--- Source information ---
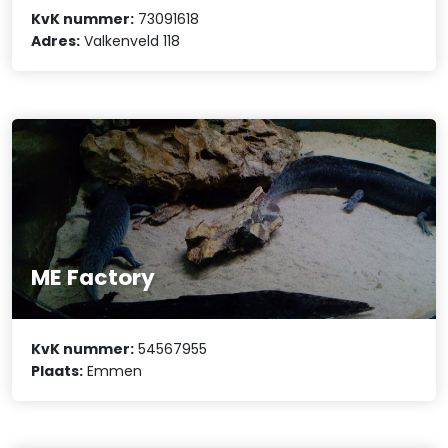
KvK nummer:
73091618
Adres:
Valkenveld 118
ME Factory
KvK nummer:
54567955
Plaats:
Emmen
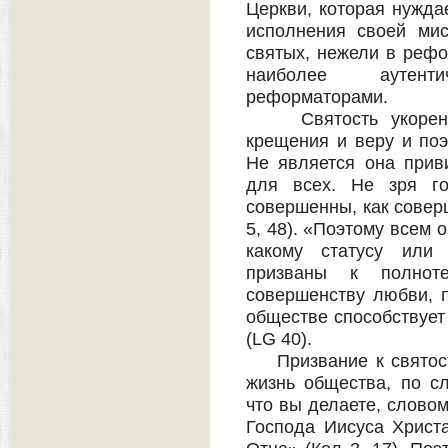
Церкви, которая нужда
исполнения своей ми
святых, нежели в рефо
наиболее аутен
реформаторами.
Святость укоренен
крещения и веру и поэ
Не является она прив
для всех. Не зря го
совершенны, как сове
5, 48). «Поэтому всем 
какому статусу или
призваны к полнот
совершенству любви, п
обществе способствует
(LG 40).
Призвание к святост
жизнь общества, по с
что вы делаете, слово
Господа Иисуса Христа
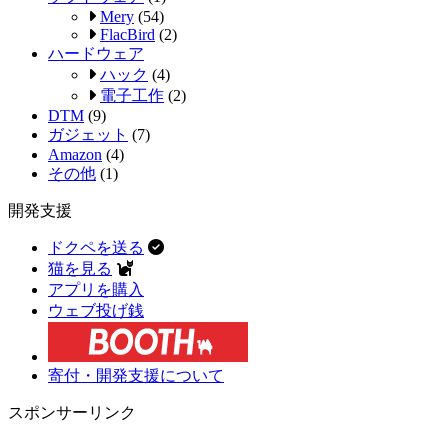
Mery
(54)
FlacBird
(2)
ハードウェア
ハック
(4)
電子工作
(2)
DTM
(9)
ガジェット
(7)
Amazon
(4)
その他
(1)
開発支援
ドクペを送る
猫を見る
アプリを購入
ウェブ投げ銭
寄付・開発支援について
スポンサーリンク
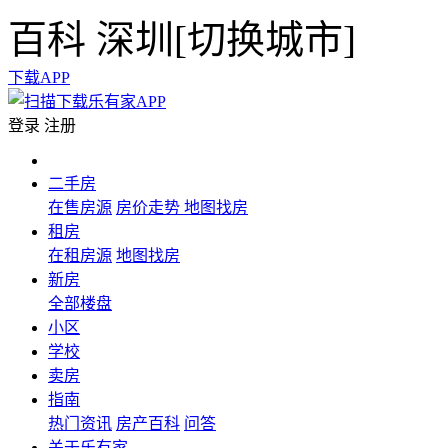
百科
深圳[
切换城市
]
下载APP
登录
注册
二手房
在售房源
房价走势
地图找房
租房
在租房源
地图找房
新房
全部楼盘
小区
学校
卖房
指南
热门资讯
房产百科
问答
关于乐有家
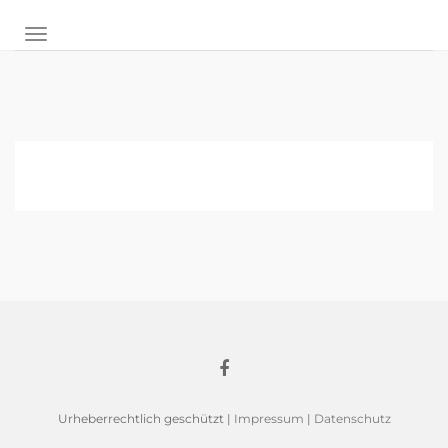
NAVIGATION UMSCHALTEN
Urheberrechtlich geschützt |
Impressum
|
Datenschutz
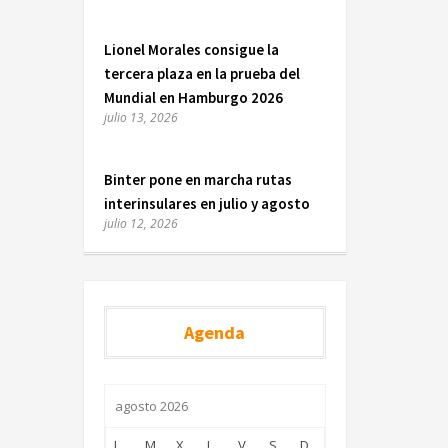
Lionel Morales consigue la
tercera plaza en la prueba del
Mundial en Hamburgo 2026
julio 13, 2026
Binter pone en marcha rutas
interinsulares en julio y agosto
julio 12, 2026
Agenda
agosto 2026
L
M
X
J
V
S
D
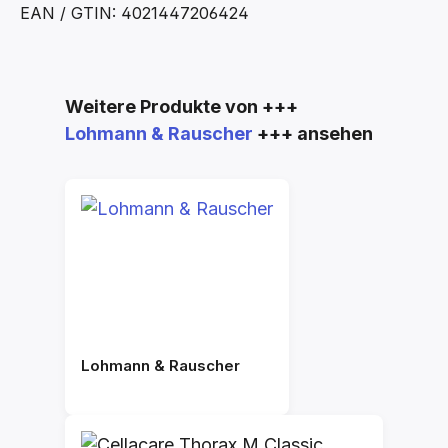
EAN / GTIN: 4021447206424
Produktgalerie überspringen
Weitere Produkte von +++
Lohmann & Rauscher
+++ ansehen
Lohmann & Rauscher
---
▶ _Exercise prompt_
Please copy out each line of the data in which the word "julio" occurs.

▶ _Reply to the exercise_
julio 13, 2026
interinsulares en julio y agosto
julio 12, 2026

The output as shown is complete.